# EXERCISE:
Could you restate the entries word for word, without the images?

-------- ENTRIES SHOWN --------

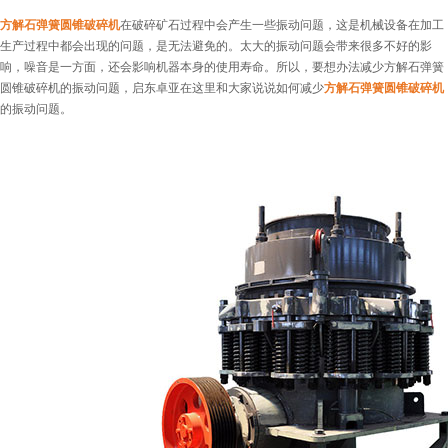
方解石弹簧圆锥破碎机
在破碎矿石过程中会产生一些振动问题，这是机械设备在加工
生产过程中都会出现的问题，是无法避免的。太大的振动问题会带来很多不好的影
响，噪音是一方面，还会影响机器本身的使用寿命。所以，要想办法减少方解石弹簧
圆锥破碎机的振动问题，启东卓亚在这里和大家说说如何减少
方解石弹簧圆锥破碎机
的振动问题。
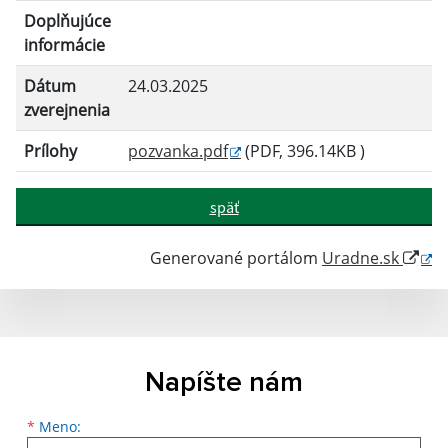
Doplňujúce
informácie
Dátum
24.03.2025
zverejnenia
Prílohy
pozvanka.pdf
(PDF, 396.14KB )
späť
Generované portálom
Uradne.sk
Napíšte nám
Meno
Priezvisko
E-mailová adresa
*
Meno:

--------

# OUTPUT OF THE TASK:
方解石弹簧圆锥破碎机
在破碎矿石过程中会产生一些振动问题，这是机械设备在加工
生产过程中都会出现的问题，是无法避免的。太大的振动问题会带来很多不好的影
响，噪音是一方面，还会影响机器本身的使用寿命。所以，要想办法减少方解石弹簧
圆锥破碎机的振动问题，启东卓亚在这里和大家说说如何减少
方解石弹簧圆锥破碎机
的振动问题。
Doplňujúce
informácie
Dátum
24.03.2025
zverejnenia
Prílohy
pozvanka.pdf
(PDF, 396.14KB )
späť
Generované portálom
Uradne.sk
Napíšte nám
Meno
Priezvisko
E-mailová adresa
*
Meno:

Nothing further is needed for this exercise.